Another muscular innings was followed up by List A career best figures of 5-40 and if a man of the match was selected for these group games - they’re not in case you were wondering - he would be a shoo-in.
At Wantage Road, a decent Bank Holiday crowd got to watch the host bat first after Jim Troughton had called incorrectly and it was an innings that promised much without ever actually delivering.
Crook’s 40 was the highest contribution - he’s found a nice little niche at number six - with the trio of Alex Wakely, Matt Spriegel and Kyle Coetzer all chipping in with 35 apiece and a total that could’ve been more substantial failed to materialise.
That was mainly due to the powerplay overs which, as is often the case, put the brakes on rather than pressing the accelerator.
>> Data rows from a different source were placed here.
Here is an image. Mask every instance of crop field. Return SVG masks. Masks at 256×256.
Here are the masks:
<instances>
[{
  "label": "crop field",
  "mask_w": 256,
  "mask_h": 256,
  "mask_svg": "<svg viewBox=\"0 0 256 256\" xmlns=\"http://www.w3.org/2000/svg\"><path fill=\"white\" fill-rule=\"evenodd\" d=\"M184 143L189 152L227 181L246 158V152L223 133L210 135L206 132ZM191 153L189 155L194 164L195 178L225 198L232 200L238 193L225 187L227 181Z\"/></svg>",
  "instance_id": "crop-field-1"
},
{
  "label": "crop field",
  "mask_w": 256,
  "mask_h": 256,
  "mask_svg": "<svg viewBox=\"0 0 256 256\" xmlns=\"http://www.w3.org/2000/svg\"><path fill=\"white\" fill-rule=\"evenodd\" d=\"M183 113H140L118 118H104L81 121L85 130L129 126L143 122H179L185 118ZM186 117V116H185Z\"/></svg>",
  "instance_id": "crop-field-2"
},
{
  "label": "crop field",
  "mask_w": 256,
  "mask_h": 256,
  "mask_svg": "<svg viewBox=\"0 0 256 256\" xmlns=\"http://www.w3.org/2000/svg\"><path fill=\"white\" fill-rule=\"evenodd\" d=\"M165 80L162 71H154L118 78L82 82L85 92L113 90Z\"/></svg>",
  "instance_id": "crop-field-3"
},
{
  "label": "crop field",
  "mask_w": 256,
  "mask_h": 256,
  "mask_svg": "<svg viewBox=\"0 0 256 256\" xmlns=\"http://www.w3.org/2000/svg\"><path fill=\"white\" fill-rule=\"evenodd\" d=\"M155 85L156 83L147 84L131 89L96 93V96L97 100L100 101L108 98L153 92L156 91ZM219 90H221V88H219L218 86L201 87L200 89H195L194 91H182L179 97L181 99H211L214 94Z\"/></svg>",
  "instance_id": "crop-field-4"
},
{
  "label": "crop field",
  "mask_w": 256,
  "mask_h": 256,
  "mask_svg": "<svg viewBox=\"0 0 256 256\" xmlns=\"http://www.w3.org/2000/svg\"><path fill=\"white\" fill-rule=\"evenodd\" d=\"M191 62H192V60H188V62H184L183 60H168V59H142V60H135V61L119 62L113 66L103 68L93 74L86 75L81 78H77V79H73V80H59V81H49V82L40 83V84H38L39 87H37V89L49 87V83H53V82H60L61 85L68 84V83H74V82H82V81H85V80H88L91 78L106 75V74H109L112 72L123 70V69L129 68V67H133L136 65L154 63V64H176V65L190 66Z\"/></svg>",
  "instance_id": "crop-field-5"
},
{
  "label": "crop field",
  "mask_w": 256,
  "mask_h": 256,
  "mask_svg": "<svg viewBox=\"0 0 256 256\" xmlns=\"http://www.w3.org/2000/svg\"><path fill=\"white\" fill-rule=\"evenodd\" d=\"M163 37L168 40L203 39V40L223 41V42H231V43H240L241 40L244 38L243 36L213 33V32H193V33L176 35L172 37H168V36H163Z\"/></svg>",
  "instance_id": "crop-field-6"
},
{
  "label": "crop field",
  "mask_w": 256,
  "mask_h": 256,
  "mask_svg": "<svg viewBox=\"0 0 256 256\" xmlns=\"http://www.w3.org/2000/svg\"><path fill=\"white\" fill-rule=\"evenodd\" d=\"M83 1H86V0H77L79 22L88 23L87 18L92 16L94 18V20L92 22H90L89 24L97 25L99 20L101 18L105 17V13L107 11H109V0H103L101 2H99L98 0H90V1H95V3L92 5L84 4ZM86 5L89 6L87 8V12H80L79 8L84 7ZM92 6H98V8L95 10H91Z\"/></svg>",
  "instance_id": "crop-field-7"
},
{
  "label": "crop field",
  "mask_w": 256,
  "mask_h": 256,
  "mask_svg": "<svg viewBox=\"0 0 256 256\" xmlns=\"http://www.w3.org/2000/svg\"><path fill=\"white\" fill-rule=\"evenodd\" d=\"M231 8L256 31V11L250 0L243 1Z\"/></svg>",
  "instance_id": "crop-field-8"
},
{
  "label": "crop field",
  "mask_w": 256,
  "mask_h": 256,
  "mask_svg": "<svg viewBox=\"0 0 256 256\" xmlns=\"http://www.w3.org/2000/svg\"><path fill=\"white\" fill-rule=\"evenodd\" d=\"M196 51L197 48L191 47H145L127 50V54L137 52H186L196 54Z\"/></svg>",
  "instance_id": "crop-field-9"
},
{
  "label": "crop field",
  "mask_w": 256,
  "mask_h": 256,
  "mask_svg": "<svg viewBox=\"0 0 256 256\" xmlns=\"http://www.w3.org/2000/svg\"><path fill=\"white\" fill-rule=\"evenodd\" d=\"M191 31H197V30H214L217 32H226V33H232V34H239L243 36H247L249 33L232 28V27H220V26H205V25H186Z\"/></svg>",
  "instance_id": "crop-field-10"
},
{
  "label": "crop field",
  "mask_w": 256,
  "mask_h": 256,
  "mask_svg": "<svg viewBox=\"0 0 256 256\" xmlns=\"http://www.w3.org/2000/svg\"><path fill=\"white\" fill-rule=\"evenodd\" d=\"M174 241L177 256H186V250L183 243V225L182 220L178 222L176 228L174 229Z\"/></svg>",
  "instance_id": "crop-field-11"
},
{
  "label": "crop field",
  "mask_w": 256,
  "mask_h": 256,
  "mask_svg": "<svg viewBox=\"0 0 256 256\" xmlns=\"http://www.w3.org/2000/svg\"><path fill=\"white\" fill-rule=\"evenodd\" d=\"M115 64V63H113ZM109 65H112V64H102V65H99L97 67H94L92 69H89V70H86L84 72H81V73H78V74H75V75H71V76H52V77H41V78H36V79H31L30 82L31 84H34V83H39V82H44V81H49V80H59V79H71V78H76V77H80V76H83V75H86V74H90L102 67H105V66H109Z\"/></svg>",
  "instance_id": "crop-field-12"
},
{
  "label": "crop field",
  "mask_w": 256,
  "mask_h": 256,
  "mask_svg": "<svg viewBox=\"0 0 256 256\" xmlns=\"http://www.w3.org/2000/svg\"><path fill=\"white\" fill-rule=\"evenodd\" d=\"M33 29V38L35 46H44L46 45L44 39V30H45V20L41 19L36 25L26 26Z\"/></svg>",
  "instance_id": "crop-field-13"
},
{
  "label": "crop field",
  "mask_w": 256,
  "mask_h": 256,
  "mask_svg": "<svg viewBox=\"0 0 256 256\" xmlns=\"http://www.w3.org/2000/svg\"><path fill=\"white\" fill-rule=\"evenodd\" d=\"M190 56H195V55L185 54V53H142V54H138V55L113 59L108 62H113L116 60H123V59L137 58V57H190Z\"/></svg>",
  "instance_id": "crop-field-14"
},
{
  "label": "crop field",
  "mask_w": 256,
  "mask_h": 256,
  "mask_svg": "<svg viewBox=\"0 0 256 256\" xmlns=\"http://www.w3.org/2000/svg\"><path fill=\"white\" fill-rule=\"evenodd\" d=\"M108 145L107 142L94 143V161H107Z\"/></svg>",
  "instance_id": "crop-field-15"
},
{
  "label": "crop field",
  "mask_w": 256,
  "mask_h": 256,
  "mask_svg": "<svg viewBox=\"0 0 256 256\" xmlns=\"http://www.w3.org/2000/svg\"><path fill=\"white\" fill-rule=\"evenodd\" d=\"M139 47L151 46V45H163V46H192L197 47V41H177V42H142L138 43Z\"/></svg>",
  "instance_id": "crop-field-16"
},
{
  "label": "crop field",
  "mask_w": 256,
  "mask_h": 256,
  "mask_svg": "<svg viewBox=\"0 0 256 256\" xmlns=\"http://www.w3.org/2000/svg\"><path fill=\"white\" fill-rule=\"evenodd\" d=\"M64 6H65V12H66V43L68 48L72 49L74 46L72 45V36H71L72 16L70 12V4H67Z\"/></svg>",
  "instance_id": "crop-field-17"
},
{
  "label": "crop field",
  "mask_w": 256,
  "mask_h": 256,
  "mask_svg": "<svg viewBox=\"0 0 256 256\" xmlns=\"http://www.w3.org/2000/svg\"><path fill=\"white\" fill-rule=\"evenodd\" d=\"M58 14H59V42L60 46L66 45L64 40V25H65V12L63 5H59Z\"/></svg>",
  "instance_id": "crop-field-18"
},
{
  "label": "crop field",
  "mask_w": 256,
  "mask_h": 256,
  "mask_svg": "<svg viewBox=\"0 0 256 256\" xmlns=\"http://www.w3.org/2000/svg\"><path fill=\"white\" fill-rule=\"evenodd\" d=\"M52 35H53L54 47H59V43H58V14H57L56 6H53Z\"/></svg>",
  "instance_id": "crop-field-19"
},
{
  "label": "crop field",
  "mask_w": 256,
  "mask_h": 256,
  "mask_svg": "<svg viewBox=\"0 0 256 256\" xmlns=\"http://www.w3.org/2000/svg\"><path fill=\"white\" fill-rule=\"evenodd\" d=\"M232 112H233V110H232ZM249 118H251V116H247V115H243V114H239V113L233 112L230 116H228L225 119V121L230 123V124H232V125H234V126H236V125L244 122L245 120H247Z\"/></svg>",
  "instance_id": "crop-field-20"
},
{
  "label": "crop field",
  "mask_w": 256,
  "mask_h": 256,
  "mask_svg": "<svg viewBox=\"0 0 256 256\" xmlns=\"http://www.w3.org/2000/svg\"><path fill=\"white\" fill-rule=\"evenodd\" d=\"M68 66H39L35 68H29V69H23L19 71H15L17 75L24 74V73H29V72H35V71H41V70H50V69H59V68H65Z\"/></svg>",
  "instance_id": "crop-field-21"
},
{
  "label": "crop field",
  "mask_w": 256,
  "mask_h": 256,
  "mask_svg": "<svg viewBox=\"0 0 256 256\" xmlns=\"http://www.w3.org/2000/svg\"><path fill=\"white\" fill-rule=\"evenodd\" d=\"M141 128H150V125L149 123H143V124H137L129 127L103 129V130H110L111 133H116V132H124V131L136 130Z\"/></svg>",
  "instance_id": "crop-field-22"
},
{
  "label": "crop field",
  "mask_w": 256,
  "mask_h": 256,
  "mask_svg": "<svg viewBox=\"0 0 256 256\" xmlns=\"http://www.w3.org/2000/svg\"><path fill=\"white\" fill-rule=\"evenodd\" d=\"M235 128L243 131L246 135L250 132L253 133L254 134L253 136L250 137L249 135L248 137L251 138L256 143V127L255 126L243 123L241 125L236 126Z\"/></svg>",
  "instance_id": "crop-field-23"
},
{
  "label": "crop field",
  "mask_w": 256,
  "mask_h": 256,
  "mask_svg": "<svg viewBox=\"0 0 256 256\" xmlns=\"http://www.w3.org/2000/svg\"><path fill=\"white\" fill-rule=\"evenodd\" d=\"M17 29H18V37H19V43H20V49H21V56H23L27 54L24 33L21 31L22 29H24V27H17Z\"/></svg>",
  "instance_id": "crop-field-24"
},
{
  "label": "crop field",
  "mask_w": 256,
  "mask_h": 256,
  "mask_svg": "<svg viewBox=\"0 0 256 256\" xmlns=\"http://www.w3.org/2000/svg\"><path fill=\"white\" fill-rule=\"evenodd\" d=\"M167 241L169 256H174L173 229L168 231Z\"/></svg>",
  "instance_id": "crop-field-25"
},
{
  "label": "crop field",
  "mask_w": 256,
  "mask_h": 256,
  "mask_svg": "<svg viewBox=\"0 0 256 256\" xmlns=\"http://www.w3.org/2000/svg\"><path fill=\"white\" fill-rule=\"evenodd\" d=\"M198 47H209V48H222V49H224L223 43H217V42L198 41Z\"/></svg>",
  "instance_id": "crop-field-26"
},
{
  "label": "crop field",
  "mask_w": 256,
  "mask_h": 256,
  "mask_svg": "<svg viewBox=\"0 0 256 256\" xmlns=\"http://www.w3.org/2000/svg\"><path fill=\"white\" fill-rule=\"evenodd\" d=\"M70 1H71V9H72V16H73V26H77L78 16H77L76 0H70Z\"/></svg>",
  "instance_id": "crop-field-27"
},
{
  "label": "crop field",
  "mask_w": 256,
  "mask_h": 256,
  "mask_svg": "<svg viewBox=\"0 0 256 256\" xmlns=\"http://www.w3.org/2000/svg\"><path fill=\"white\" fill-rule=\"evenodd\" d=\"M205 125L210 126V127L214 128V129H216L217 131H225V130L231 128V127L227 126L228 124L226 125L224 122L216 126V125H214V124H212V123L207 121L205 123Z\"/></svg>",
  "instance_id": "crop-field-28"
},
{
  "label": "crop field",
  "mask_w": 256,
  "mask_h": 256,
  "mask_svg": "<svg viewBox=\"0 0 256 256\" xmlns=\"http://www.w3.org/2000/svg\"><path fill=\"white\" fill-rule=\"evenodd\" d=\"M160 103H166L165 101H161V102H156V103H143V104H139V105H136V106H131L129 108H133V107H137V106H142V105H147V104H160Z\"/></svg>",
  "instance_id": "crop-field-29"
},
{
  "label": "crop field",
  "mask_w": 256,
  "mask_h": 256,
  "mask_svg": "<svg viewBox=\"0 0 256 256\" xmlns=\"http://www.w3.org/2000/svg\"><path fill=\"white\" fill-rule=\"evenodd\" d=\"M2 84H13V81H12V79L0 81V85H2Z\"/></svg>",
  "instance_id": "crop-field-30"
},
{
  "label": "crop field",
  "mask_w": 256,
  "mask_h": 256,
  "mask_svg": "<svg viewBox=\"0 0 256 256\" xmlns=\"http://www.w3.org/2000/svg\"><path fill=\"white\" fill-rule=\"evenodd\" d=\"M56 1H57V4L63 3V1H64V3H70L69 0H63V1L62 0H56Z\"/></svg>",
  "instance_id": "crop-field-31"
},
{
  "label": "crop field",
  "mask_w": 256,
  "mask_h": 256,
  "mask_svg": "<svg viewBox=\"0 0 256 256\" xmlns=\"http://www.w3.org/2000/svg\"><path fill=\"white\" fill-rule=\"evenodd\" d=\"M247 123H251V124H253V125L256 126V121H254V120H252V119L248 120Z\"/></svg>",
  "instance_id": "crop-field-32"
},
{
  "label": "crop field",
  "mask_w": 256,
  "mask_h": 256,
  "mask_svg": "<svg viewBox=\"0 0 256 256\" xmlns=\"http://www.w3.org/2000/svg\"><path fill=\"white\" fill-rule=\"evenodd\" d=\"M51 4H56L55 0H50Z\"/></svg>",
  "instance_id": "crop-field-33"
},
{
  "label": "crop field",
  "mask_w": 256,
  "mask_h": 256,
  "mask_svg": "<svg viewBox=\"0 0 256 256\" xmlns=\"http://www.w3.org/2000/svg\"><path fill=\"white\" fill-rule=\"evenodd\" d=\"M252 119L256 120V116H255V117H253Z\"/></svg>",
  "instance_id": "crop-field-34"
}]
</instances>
Crook’s arrival had seen some much needed impetus added and something approaching 250 looked on the cards but the four-over spell mustered 15-2 and the momentum was gone.
Earlier in the piece, an obviously premeditated and sustained short-pitched plan by the impressive Boyd Rankin, whose eight overs only cost 18, had stifled the hosts during the middle section of the innings.
His only reward was the wicket of David Sales but the Bears’ coaching staff had done their homework and the Irishman’s method proved to be particularly effective.
The 229-9 posted had the feel of being slightly under par but four overs in it had taken on the look of a considerably higher number with the scoreboard showing 12-3.
Varun Chopra walked in front of Crook’s opening delivery, Troughton slashed his fifth to point and Tim Ambrose, and only he knows what he was doing, embarked on a suicidal run after mid-on had misfielded only to see Wakely at mid-off throw the stumps down at the bowlers end.
Everything settled down over the next hour or so as Will Porterfield and Rikki Clarke rebuilt the chase in a tidy fashion and at the midway point the target had been reduced to a little over a run a ball.
Clarke, put down at midwicket on 29, eased past his half-century and the tide was slowly beginning to turn when Porterfield skewed Trent Copeland to backward point.
Darren Maddy used up valuable time before gloving a reverse sweep behind and Ateeq Javid struggled to rotate the strike which placed all the pressure on Clarke.
And when he sucumbed for 65, well stumped by David Murphy off Andrew Hall, the game was as good as up with the tail being left for Crook to run through.